LORDE: But every song's like gold teeth, Grey Goose, tripping in the bathroom, bloodstains, ball gowns, trashing the hotel room. We don't care. We're driving Cadillacs in our dreams. But everybody's like Cristal, Maybach, diamonds on your timepiece, jet planes, islands, tigers on a gold leash. We don't care. We aren't caught up in your love affair.

CORNISH: Ella, welcome to the program.

LORDE: Hi. Thank you for having me.

CORNISH: So talk about the imagery in that first verse, because there's a lot going on there.

LORDE: (Laughing) Basically, I was just sort of reeling off some of the things which commonly mentioned in hip-hop and the Top 40. I did get a little ridiculous on it but, you know, the sentiment's there.

CORNISH: And how did you come up with the idea for the song? Is this your music, hip-hop and these other kind of genres where you see this imagery?

LORDE: Well, yeah. I mean, I've always loved hip-hop. But as a fan of hip-hop, I always had to kind of suspend disbelief because obviously, like, I don't have a Bentley, you know, so...


LORDE: Like there's a distance between that and the life I have with my friends, going to parties and, you know, getting public transport and doing the things that every other teenager does really.

CORNISH: So lyrics like we count our dollars on the train to the party, right? It's not like whipping the dollars out on the dance floor.


LORDE: Yeah. I make a lot of jokes about making it rain. I have yet to make it rain.


LORDE: But I'm looking forward to that moment.

CORNISH: For people who don't know, making it rain is when you like spray the dollars, usually in a strip club, I think.

LORDE: But then do you go and pick them all up afterward? Is that embarrassing?

CORNISH: That's a very good question.


LORDE: I would like, you know, it sort of ruins the bombast of the gesture.


LORDE: (Singing) And we'll never be royals. It don't run in our blood. That kind of luxe just ain't for us. We crave a different kind of buzz. Let me be your ruler. You can call me queen bee. And baby, I'll rule. I'll rule. I'll rule. Let me live that fantasy.

CORNISH: Now, your mom is a prize-winning poet, Sonya Yelich. And what did you learn about songwriting from her?

LORDE: Yeah, we didn't really talk too much about songwriting, but I think the way my mum indirectly influenced me with that stuff is she always made sure that we were reading in my house and that there were books around. And we would discuss whatever it was that I was reading. So I think my kind of interest in how you can combine words to make something magic, I think that sort of came from her.

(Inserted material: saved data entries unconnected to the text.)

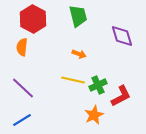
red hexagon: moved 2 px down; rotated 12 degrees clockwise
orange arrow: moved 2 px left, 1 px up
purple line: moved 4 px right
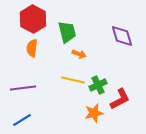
green trapezoid: moved 11 px left, 16 px down
orange semicircle: moved 10 px right, 1 px down
purple line: rotated 50 degrees counterclockwise
red L-shape: moved 1 px left, 3 px down
orange star: moved 2 px up; rotated 12 degrees clockwise
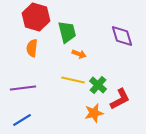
red hexagon: moved 3 px right, 2 px up; rotated 12 degrees counterclockwise
green cross: rotated 24 degrees counterclockwise
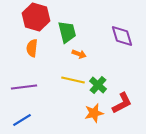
purple line: moved 1 px right, 1 px up
red L-shape: moved 2 px right, 4 px down
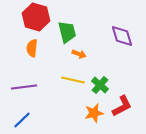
green cross: moved 2 px right
red L-shape: moved 3 px down
blue line: rotated 12 degrees counterclockwise
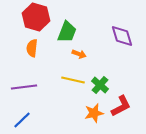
green trapezoid: rotated 35 degrees clockwise
red L-shape: moved 1 px left
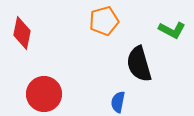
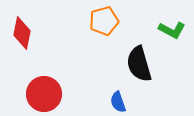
blue semicircle: rotated 30 degrees counterclockwise
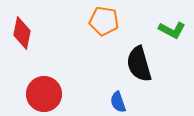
orange pentagon: rotated 24 degrees clockwise
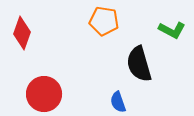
red diamond: rotated 8 degrees clockwise
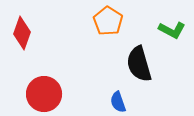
orange pentagon: moved 4 px right; rotated 24 degrees clockwise
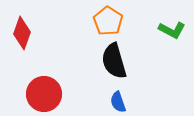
black semicircle: moved 25 px left, 3 px up
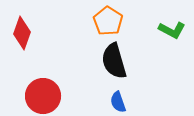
red circle: moved 1 px left, 2 px down
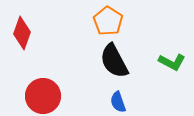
green L-shape: moved 32 px down
black semicircle: rotated 12 degrees counterclockwise
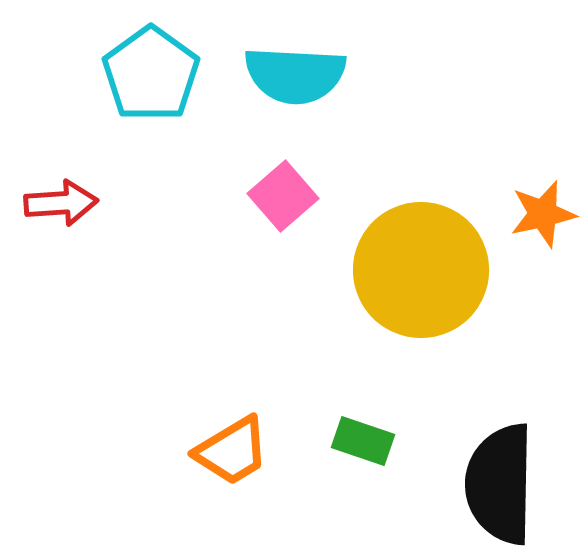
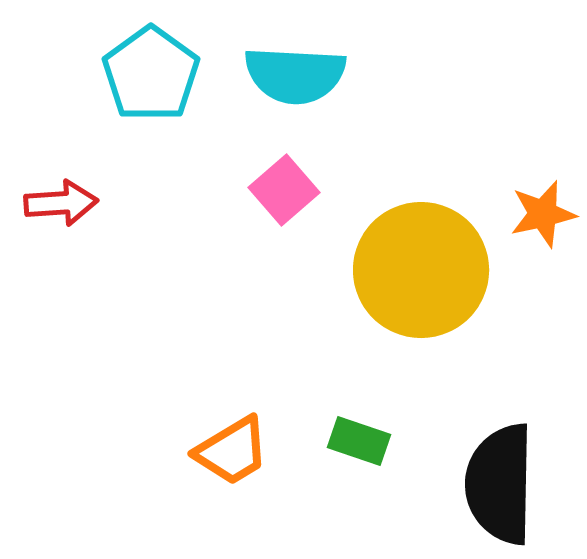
pink square: moved 1 px right, 6 px up
green rectangle: moved 4 px left
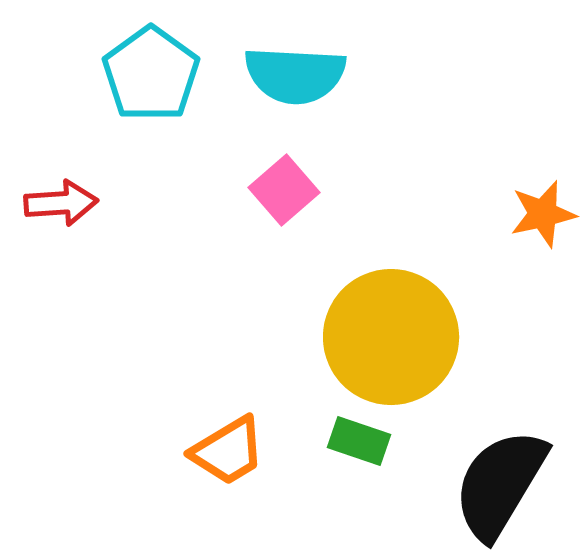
yellow circle: moved 30 px left, 67 px down
orange trapezoid: moved 4 px left
black semicircle: rotated 30 degrees clockwise
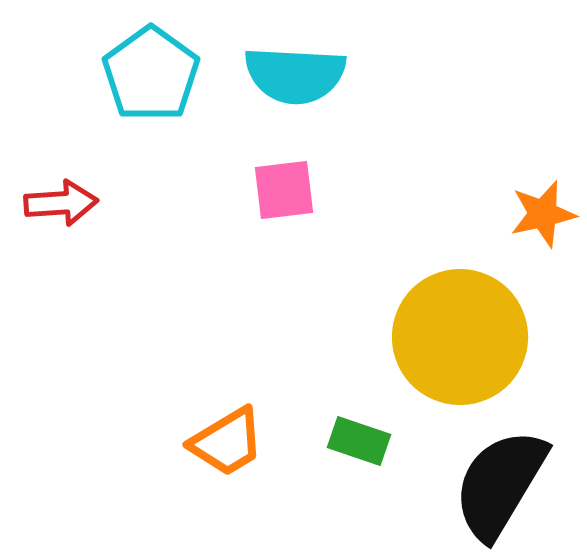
pink square: rotated 34 degrees clockwise
yellow circle: moved 69 px right
orange trapezoid: moved 1 px left, 9 px up
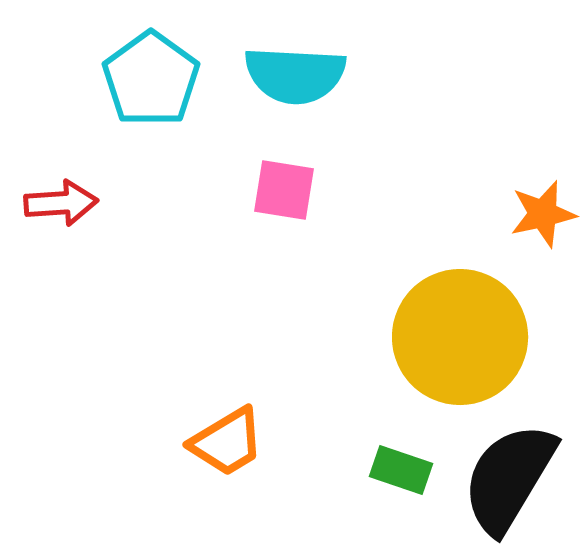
cyan pentagon: moved 5 px down
pink square: rotated 16 degrees clockwise
green rectangle: moved 42 px right, 29 px down
black semicircle: moved 9 px right, 6 px up
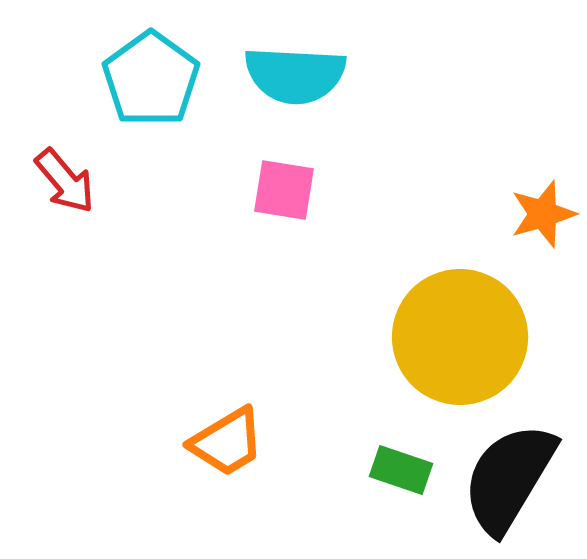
red arrow: moved 4 px right, 22 px up; rotated 54 degrees clockwise
orange star: rotated 4 degrees counterclockwise
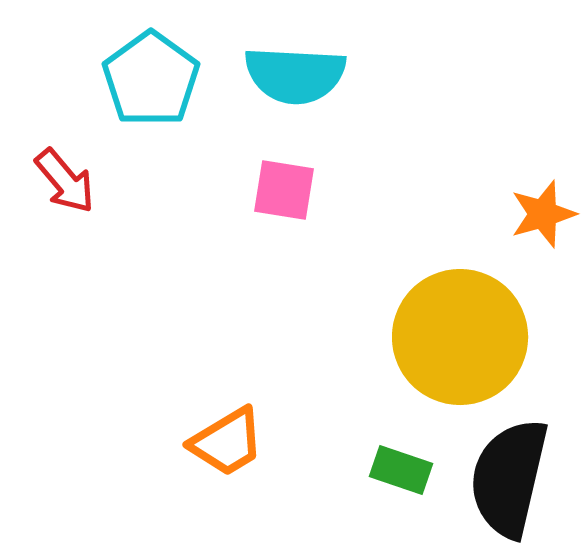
black semicircle: rotated 18 degrees counterclockwise
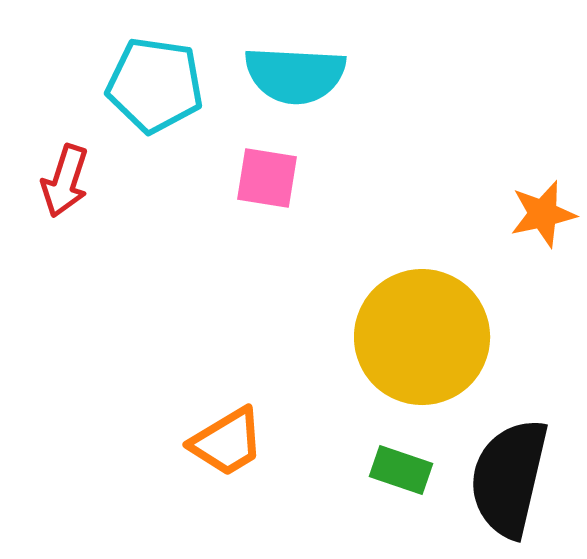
cyan pentagon: moved 4 px right, 6 px down; rotated 28 degrees counterclockwise
red arrow: rotated 58 degrees clockwise
pink square: moved 17 px left, 12 px up
orange star: rotated 4 degrees clockwise
yellow circle: moved 38 px left
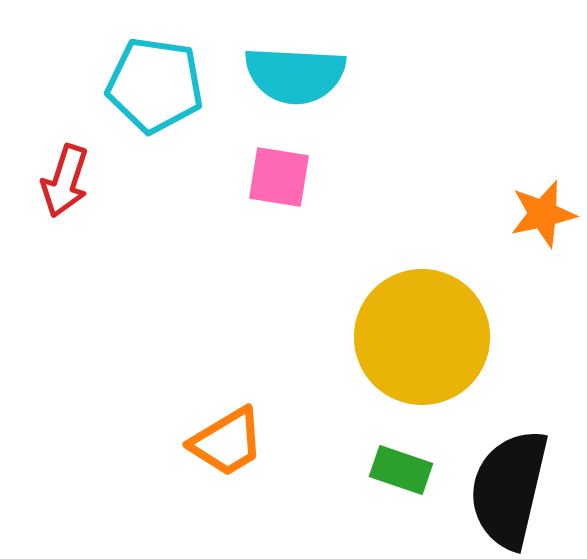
pink square: moved 12 px right, 1 px up
black semicircle: moved 11 px down
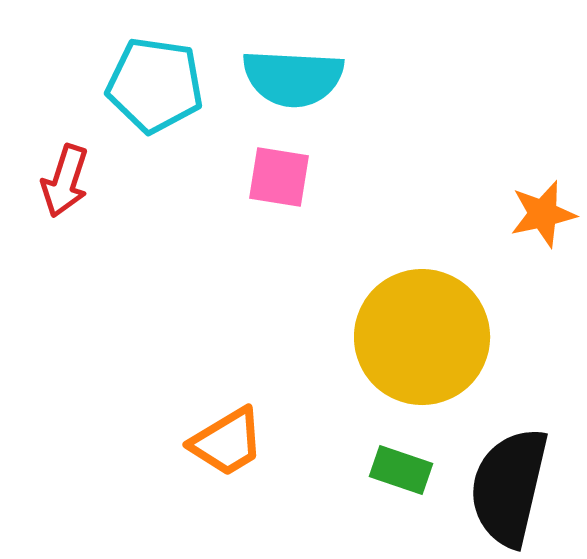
cyan semicircle: moved 2 px left, 3 px down
black semicircle: moved 2 px up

CORNISH: In the end, is your life nudging closer to "Royals"? I mean, do you find that...

LORDE: The irony is not lost on me, believe me. I don't know. I mean, like, I travel with my mum and, you know, I've got no alcohol in my rider and they clean out my mini bar before I even get to my hotel and...


LORDE: I may be closer to that life but I, you know, I'm conscious of the fact that I have a job to do and I'm working. And it's important to be professional about it as opposed to like, I don't know, Cristal in the van over here or whatever.

CORNISH: Well, Ella Yelich-O'Connor, thank you so much for speaking with us.

LORDE: Thank you for speaking to me.